Got a disturbing crash while performing 'apachectl stop'. General system:
$ uname -a
Linux www.example.com 3.13.0-24-generic #47-Ubuntu SMP Fri May 2 23:30:00 UTC 2014 x86_64 x86_64 x86_64 GNU/Linux
$ lsb_release -d
Description: Ubuntu 14.04 LTS
Lots of spare capacity in disk, memory, CPU. This is an Amazon EC2 cloud instance, running today at 1PM 5/7/2014, region us-east-1a, medium-size instance with 3.7GB mem/2CPU. My other instances on the same VPC and same region were fine.
I read elsewhere that in today's kernels, you don't get a crash like this unless the hardware is failing. Seems unlikely that Amazon would have faulty hardware in the cloud?? Or am I being pollyannish?

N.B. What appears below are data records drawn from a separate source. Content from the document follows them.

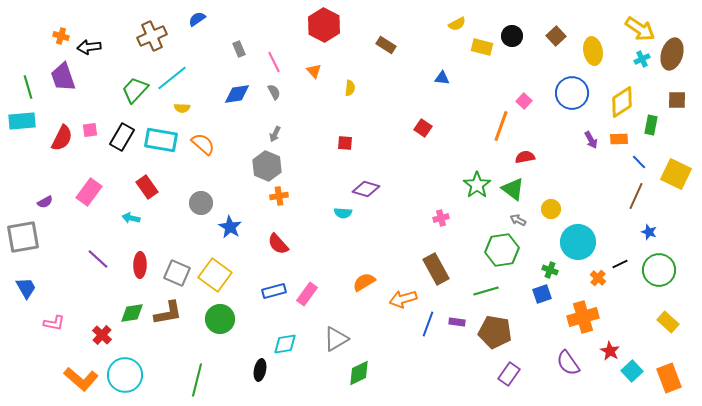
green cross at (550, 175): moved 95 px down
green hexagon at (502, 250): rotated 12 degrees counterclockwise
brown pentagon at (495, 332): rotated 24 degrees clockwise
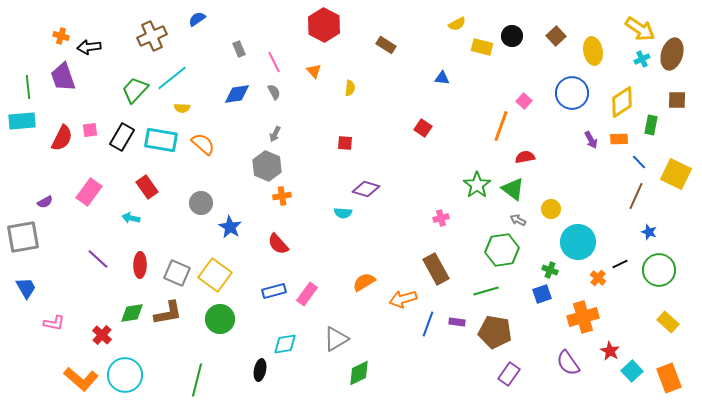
green line at (28, 87): rotated 10 degrees clockwise
orange cross at (279, 196): moved 3 px right
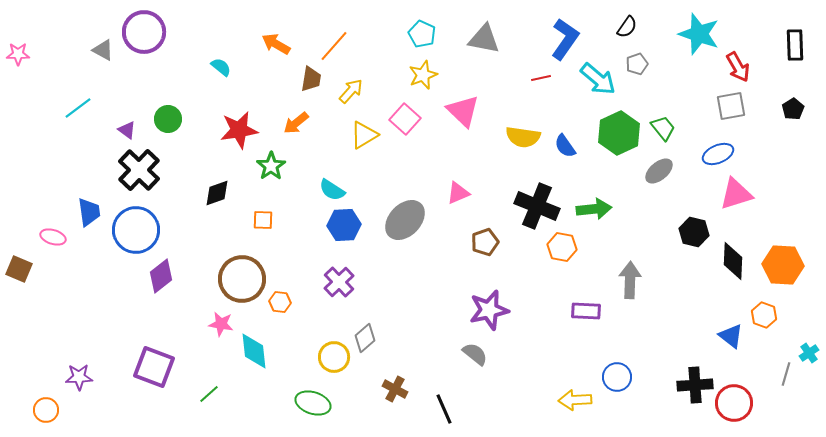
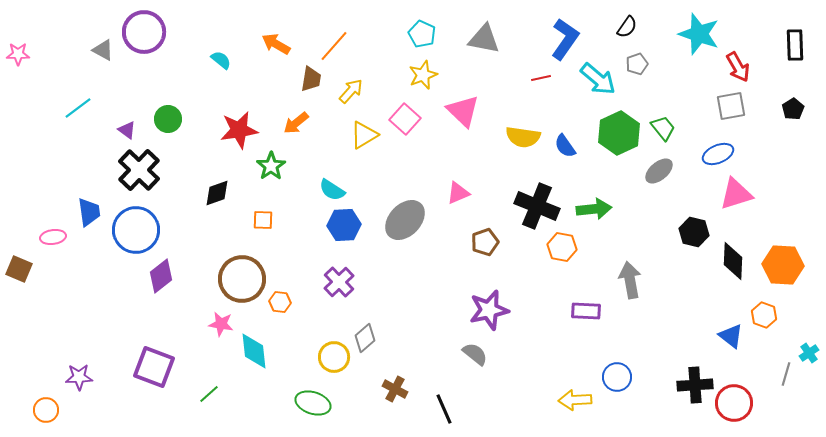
cyan semicircle at (221, 67): moved 7 px up
pink ellipse at (53, 237): rotated 25 degrees counterclockwise
gray arrow at (630, 280): rotated 12 degrees counterclockwise
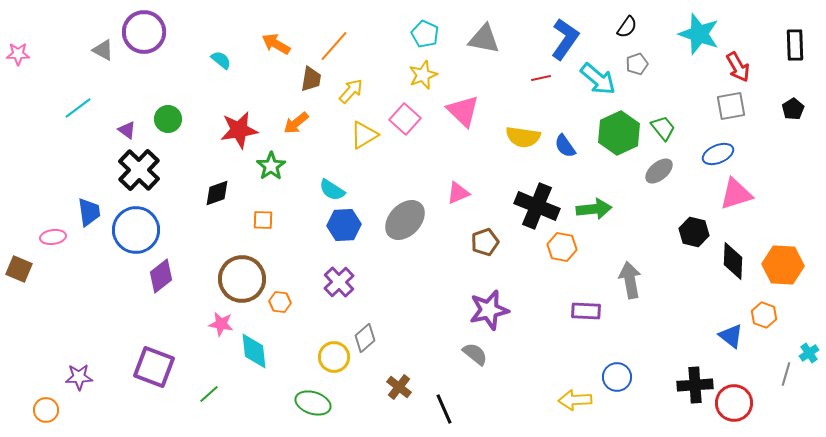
cyan pentagon at (422, 34): moved 3 px right
brown cross at (395, 389): moved 4 px right, 2 px up; rotated 10 degrees clockwise
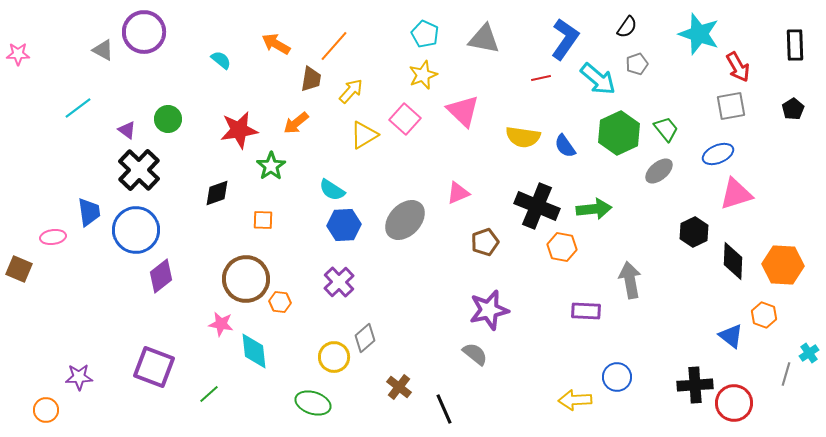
green trapezoid at (663, 128): moved 3 px right, 1 px down
black hexagon at (694, 232): rotated 20 degrees clockwise
brown circle at (242, 279): moved 4 px right
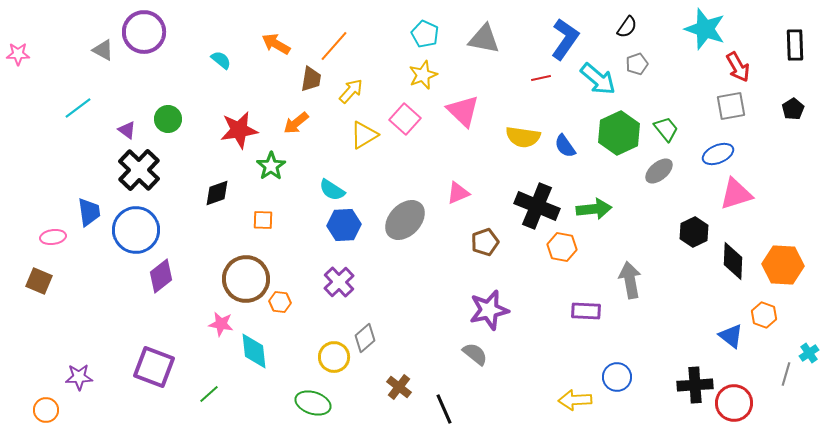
cyan star at (699, 34): moved 6 px right, 5 px up
brown square at (19, 269): moved 20 px right, 12 px down
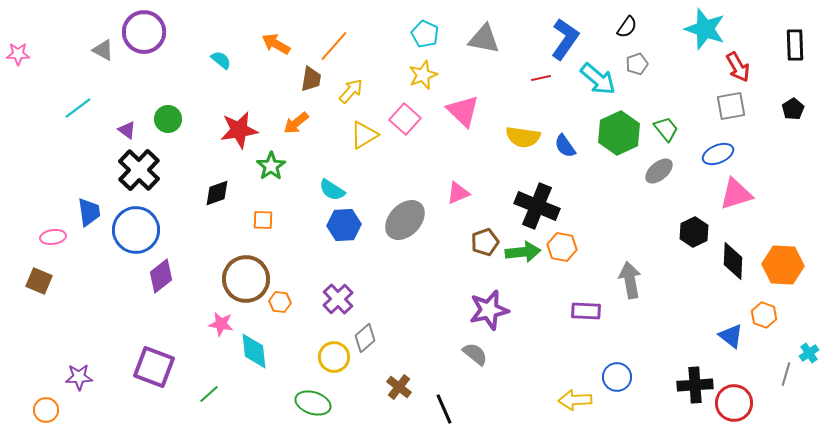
green arrow at (594, 209): moved 71 px left, 43 px down
purple cross at (339, 282): moved 1 px left, 17 px down
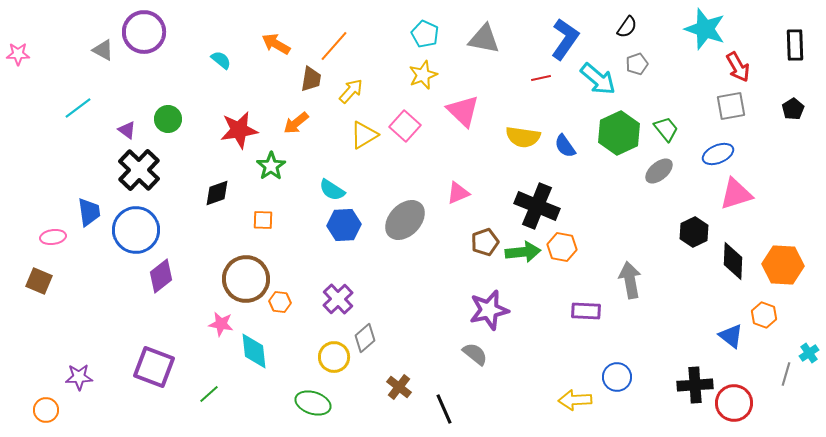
pink square at (405, 119): moved 7 px down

Anyway, the dump from dmesg
(the system continued to operate by serving webpages and talking to the database, but new processes hung instantly, such as ps
and ssh
):
[27917995.400499] general protection fault: 0000 [#1] SMP [27917995.400515] Modules linked in: isofs crct10dif_pclmul crc32_pclmul ghash_clmulni_intel aesni_intel aes_x86_64 lrw gf128mul glue_helper ablk_helper cryptd [27917995.400537] CPU: 0 PID: 1672 Comm: apache2 Not tainted 3.13.0-24-generic #46-Ubuntu [27917995.400545] task: ffff8800020117f0 ti: ffff88005f012000 task.ti: ffff88005f012000 [27917995.400551] RIP: e030:[] [] devpts_kill_index+0x13/0x60 [27917995.400564] RSP: e02b:ffff88005f013d58 EFLAGS: 00010286 [27917995.400568] RAX: dc73af5e3df7dcab RBX: ffff880003f30400 RCX: 0000000181000079 [27917995.400574] RDX: 00000000ffffffff RSI: 0000000000000002 RDI: ffff8800aab76ff8 [27917995.400579] RBP: ffff88005f013d68 R08: 0000000000000000 R09: 0000000000000001 [27917995.400583] R10: ffffea0003a01180 R11: ffffffff8144a320 R12: 0000000000000002 [27917995.400588] R13: ffff8800e87a8001 R14: 0000000000000002 R15: 0000000000000001 [27917995.400598] FS: 00007f8d8b320780(0000) GS:ffff8800ef600000(0000) knlGS:0000000000000000 [27917995.400605] CS: e033 DS: 0000 ES: 0000 CR0: 000000008005003b [27917995.400610] CR2: 00007f8d79aea7e0 CR3: 0000000001c0e000 CR4: 0000000000002660 [27917995.400616] Stack: [27917995.400619] ffff880003f30400 ffff880003f30800 ffff88005f013d78 ffffffff8144caa8 [27917995.400628] ffff88005f013d90 ffffffff81440e47 ffff880003f30400 ffff88005f013e38 [27917995.400636] ffffffff81443159 ffff880003f30610 ffff880003f30628 ffff880003f30630 [27917995.400645] Call Trace: [27917995.400656] [] pty_unix98_shutdown+0x18/0x20 [27917995.400662] [] release_tty+0x37/0x140 [27917995.400668] [] tty_release+0x4b9/0x600 [27917995.400678] [] __fput+0xe4/0x260 [27917995.400684] [] ____fput+0xe/0x10 [27917995.400693] [] task_work_run+0xc4/0xe0 [27917995.400701] [] do_exit+0x2ab/0xa50 [27917995.400708] [] ? vtime_account_user+0x54/0x60 [27917995.400717] [] ? context_tracking_user_exit+0x4f/0xc0 [27917995.400723] [] do_group_exit+0x3f/0xa0 [27917995.400729] [] SyS_exit_group+0x14/0x20 [27917995.400738] [] tracesys+0xe1/0xe6 [27917995.400742] Code: 0f 1f 84 00 00 00 00 00 48 83 c4 08 b8 fb ff ff ff 5b 41 5c 5d c3 66 90 66 66 66 66 90 55 48 89 e5 41 54 41 89 f4 53 48 8b 47 28 81 78 58 d1 1c 00 00 74 0b 48 8b 05 44 bf d7 00 48 8b 40 08 [27917995.400796] RIP [] devpts_kill_index+0x13/0x60 [27917995.400803] RSP [27917995.400811] ---[ end trace 5b24303912015285 ]--- [27917995.400815] Fixing recursive fault but reboot is needed!
The cloud is made up of hardware still so a hardware fault is entirely possible. If you suspect a hardware issues just stop and restart the instance. This should put you on a new host.